*** Opening of GIVEN DATA ***

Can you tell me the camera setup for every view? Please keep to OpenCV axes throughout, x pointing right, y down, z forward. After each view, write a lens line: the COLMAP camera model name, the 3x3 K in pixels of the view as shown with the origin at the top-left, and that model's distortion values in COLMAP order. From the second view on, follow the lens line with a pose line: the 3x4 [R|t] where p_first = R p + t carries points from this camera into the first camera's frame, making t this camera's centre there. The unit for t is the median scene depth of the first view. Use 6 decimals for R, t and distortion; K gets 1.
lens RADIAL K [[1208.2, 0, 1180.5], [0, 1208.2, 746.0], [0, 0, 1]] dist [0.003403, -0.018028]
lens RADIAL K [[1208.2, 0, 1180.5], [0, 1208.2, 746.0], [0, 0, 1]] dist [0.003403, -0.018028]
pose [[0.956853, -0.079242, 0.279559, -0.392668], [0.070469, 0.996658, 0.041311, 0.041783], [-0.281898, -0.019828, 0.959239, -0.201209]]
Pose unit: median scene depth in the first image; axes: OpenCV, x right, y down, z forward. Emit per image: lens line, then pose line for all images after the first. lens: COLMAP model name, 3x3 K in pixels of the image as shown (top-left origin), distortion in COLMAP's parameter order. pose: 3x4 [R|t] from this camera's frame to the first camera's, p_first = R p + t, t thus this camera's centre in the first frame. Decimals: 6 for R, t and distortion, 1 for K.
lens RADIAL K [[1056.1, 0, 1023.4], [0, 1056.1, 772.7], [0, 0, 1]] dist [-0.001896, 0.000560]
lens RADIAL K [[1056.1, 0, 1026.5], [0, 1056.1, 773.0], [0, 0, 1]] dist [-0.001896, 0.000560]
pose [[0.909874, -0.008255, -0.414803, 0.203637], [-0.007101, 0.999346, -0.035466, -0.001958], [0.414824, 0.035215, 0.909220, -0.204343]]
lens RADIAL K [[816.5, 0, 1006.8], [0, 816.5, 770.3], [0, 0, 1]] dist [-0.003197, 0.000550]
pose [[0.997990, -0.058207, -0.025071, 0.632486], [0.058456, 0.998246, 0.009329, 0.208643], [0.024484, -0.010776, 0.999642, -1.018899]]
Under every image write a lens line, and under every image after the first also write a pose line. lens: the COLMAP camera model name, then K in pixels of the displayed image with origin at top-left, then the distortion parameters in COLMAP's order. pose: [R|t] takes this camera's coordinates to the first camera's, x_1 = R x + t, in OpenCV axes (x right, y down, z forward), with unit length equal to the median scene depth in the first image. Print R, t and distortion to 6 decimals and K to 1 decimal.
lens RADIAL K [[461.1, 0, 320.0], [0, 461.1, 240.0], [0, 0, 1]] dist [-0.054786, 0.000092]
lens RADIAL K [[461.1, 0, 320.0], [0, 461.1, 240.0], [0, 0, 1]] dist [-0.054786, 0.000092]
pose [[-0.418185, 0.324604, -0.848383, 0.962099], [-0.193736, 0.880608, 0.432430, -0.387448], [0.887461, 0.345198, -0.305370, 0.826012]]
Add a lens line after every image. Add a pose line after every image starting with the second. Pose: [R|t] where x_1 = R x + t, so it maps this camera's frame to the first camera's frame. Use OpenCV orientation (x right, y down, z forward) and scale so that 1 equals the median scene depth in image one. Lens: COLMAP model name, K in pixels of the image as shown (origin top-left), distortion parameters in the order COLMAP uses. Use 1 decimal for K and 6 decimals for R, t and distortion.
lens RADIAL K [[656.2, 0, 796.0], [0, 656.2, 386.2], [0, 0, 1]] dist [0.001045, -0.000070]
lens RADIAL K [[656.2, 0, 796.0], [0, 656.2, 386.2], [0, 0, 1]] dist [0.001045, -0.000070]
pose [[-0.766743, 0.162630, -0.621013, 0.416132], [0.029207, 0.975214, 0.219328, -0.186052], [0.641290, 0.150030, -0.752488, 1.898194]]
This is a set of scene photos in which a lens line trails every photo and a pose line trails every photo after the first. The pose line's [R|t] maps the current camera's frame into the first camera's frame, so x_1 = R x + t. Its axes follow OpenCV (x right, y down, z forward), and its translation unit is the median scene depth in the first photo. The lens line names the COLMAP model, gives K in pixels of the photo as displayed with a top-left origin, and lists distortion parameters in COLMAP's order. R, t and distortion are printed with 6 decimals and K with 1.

*** Close of GIVEN DATA ***

DESCRIPTION OF THE TASK: Your answer must be the complete data, repeated word for word.

TASK OUTPUT:
Can you tell me the camera setup for every view? Please keep to OpenCV axes throughout, x pointing right, y down, z forward. After each view, write a lens line: the COLMAP camera model name, the 3x3 K in pixels of the view as shown with the origin at the top-left, and that model's distortion values in COLMAP order. From the second view on, follow the lens line with a pose line: the 3x4 [R|t] where p_first = R p + t carries points from this camera into the first camera's frame, making t this camera's centre there. The unit for t is the median scene depth of the first view. Use 6 decimals for R, t and distortion; K gets 1.
lens RADIAL K [[1208.2, 0, 1180.5], [0, 1208.2, 746.0], [0, 0, 1]] dist [0.003403, -0.018028]
lens RADIAL K [[1208.2, 0, 1180.5], [0, 1208.2, 746.0], [0, 0, 1]] dist [0.003403, -0.018028]
pose [[0.956853, -0.079242, 0.279559, -0.392668], [0.070469, 0.996658, 0.041311, 0.041783], [-0.281898, -0.019828, 0.959239, -0.201209]]
Pose unit: median scene depth in the first image; axes: OpenCV, x right, y down, z forward. Emit per image: lens line, then pose line for all images after the first. lens: COLMAP model name, 3x3 K in pixels of the image as shown (top-left origin), distortion in COLMAP's parameter order. pose: 3x4 [R|t] from this camera's frame to the first camera's, p_first = R p + t, t thus this camera's centre in the first frame. Decimals: 6 for R, t and distortion, 1 for K.
lens RADIAL K [[1056.1, 0, 1023.4], [0, 1056.1, 772.7], [0, 0, 1]] dist [-0.001896, 0.000560]
lens RADIAL K [[1056.1, 0, 1026.5], [0, 1056.1, 773.0], [0, 0, 1]] dist [-0.001896, 0.000560]
pose [[0.909874, -0.008255, -0.414803, 0.203637], [-0.007101, 0.999346, -0.035466, -0.001958], [0.414824, 0.035215, 0.909220, -0.204343]]
lens RADIAL K [[816.5, 0, 1006.8], [0, 816.5, 770.3], [0, 0, 1]] dist [-0.003197, 0.000550]
pose [[0.997990, -0.058207, -0.025071, 0.632486], [0.058456, 0.998246, 0.009329, 0.208643], [0.024484, -0.010776, 0.999642, -1.018899]]
Under every image write a lens line, and under every image after the first also write a pose line. lens: the COLMAP camera model name, then K in pixels of the displayed image with origin at top-left, then the distortion parameters in COLMAP's order. pose: [R|t] takes this camera's coordinates to the first camera's, x_1 = R x + t, in OpenCV axes (x right, y down, z forward), with unit length equal to the median scene depth in the first image. Print R, t and distortion to 6 decimals and K to 1 decimal.
lens RADIAL K [[461.1, 0, 320.0], [0, 461.1, 240.0], [0, 0, 1]] dist [-0.054786, 0.000092]
lens RADIAL K [[461.1, 0, 320.0], [0, 461.1, 240.0], [0, 0, 1]] dist [-0.054786, 0.000092]
pose [[-0.418185, 0.324604, -0.848383, 0.962099], [-0.193736, 0.880608, 0.432430, -0.387448], [0.887461, 0.345198, -0.305370, 0.826012]]
Add a lens line after every image. Add a pose line after every image starting with the second. Pose: [R|t] where x_1 = R x + t, so it maps this camera's frame to the first camera's frame. Use OpenCV orientation (x right, y down, z forward) and scale so that 1 equals the median scene depth in image one. Lens: COLMAP model name, K in pixels of the image as shown (origin top-left), distortion parameters in the order COLMAP uses. Use 1 decimal for K and 6 decimals for R, t and distortion.
lens RADIAL K [[656.2, 0, 796.0], [0, 656.2, 386.2], [0, 0, 1]] dist [0.001045, -0.000070]
lens RADIAL K [[656.2, 0, 796.0], [0, 656.2, 386.2], [0, 0, 1]] dist [0.001045, -0.000070]
pose [[-0.766743, 0.162630, -0.621013, 0.416132], [0.029207, 0.975214, 0.219328, -0.186052], [0.641290, 0.150030, -0.752488, 1.898194]]
This is a set of scene photos in which a lens line trails every photo and a pose line trails every photo after the first. The pose line's [R|t] maps the current camera's frame into the first camera's frame, so x_1 = R x + t. Its axes follow OpenCV (x right, y down, z forward), and its translation unit is the median scene depth in the first photo. The lens line names the COLMAP model, gives K in pixels of the photo as displayed with a top-left origin, and lists distortion parameters in COLMAP's order. R, t and distortion are printed with 6 decimals and K with 1.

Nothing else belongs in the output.